三つ目の指摘は、保護を求める国民が増えているということだ。格下げ、あるいは下の社会的階層へと落ちることを非常に恐れるフランス社会において、国民は政治家による保護を一層求めるようになっている。こうした保護主義は、経済面でも文化面でも見られる(国民の生活を守れ、フランス文化を守れ!)。フランスには移民が多すぎると考える国民は59%に達し、前年より10ポイントも増えている。この傾向は特に学位を持ち、宗教に興味を持たない若年層に顕著だ。こうした層は、伝統的に左翼支持層と重なるだけに、社会党にとって特に留意すべき調査結果となっている。
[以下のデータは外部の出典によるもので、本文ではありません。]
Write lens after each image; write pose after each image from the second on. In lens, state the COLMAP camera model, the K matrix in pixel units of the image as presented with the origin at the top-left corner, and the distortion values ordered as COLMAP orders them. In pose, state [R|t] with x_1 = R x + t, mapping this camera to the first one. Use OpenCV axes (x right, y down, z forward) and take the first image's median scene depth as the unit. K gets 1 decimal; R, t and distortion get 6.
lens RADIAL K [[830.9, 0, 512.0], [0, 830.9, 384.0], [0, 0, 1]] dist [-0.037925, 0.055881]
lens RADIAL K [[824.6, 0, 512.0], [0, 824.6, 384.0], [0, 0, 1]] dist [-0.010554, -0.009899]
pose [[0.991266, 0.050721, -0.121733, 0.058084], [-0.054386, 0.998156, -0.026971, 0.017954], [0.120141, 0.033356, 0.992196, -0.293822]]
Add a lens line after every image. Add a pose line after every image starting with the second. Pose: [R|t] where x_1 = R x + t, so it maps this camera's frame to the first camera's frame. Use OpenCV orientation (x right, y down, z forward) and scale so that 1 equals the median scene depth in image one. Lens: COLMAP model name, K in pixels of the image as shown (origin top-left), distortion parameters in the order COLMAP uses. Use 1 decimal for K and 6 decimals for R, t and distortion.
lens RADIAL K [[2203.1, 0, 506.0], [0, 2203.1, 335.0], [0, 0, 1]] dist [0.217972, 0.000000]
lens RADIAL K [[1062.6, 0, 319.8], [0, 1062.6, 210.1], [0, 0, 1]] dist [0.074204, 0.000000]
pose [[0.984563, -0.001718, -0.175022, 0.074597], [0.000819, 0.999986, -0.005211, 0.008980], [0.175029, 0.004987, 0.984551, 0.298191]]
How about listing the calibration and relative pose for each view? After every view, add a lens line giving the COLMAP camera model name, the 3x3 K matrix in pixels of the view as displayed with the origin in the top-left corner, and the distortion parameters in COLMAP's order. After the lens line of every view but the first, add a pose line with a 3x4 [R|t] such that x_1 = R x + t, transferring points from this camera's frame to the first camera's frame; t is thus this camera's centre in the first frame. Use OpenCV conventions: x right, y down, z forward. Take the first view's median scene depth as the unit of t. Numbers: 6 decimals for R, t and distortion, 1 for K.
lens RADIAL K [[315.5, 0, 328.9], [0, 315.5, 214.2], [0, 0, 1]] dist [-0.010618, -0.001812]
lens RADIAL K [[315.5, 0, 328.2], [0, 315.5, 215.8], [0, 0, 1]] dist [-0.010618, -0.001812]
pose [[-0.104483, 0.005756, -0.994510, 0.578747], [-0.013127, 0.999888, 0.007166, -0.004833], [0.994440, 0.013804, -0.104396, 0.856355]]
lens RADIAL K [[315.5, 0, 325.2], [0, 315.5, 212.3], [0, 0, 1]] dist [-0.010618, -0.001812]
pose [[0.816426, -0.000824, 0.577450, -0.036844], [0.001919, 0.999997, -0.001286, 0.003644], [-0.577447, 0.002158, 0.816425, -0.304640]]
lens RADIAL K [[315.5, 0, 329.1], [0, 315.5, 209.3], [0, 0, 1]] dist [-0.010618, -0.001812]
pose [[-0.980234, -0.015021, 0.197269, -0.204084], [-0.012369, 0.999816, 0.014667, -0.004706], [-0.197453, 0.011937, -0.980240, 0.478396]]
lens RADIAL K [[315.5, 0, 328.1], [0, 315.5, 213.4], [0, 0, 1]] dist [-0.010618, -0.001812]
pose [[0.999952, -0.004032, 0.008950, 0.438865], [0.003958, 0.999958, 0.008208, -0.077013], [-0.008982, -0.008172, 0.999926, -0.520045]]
・・・ということなのですが、フランスでも、地方議会議員への不信が増大! 議員の活動が、一部の身近な支援者以外には見えにくい。それでいて、議員報酬が多い。フランスでも、こうした日本の現状と似ている状況なのかもしれません。

たとえば、名古屋市の場合。年間実働80日で、年収約1,630万円。本会議や委員会への出席の際に必要となる交通費などの費用弁償は廃止になったそうですが、長年適応されていました。また、政務調査費が一人月50万円。これは会派に支給され、支出されなかった場合は市へ返還される、ということですが、どれくらい返還されているのでしょうか。多いとは、思えません。それどころか、ないのかもしれないと勘ぐってしまいます。

実働80日・・・では他の日はどうしているのでしょうか。昨年、ある市議会議員がインタビューに答えて、立派に政治活動をしているんだと言っていましたが、そこで紹介された政治活動とは、取り巻きの支持者をバス旅行に連れて行く際の、バスの席順決めなどでした。要は、票固め。選挙対策だけであり、どれほど政策の勉強をしているのか、どれほど政策立案をしているのか・・・いちど議員になれば、あとはいかにして既得権益を守るか、そのことに汲々としている姿が窺い知れました。

こうした状況は、なにも名古屋市に限った話ではなく、私たちの身近な「政治」の世界でも行われているのではないでしょうか。そして地方議会が手本とする国政。国会議員が手にするのは、歳費に文書通信交通滞在費などを加えると、年間約4,400万円と言われています。これに三人の公設秘書の費用、約2,000万円が加わりますから、およそ6,400万円。政治とはまったくかけ離れた世界から突然政治家となった新人議員でもこれだけの額が支給されるそうです。一度なったら、止められない。

もちろん、国や国民、自治体とその住民のために自分の能力、時間のすべてを捧げたい、という立派な志を持った議員もいるのでしょう。しかし、活字や映像から伝わる姿は、どう見てもその歳費や報酬にふさわしくない議員が多いように思えてなりません。国会議員の積極的な自己変革が求められているのではないでしょうか。さもなければ、第二、第三の名古屋市が次々と起こってくるのではないでしょうか。

グローバル化する「政治への不信」から、日本がまず最初に抜け出すことを、強く願っています。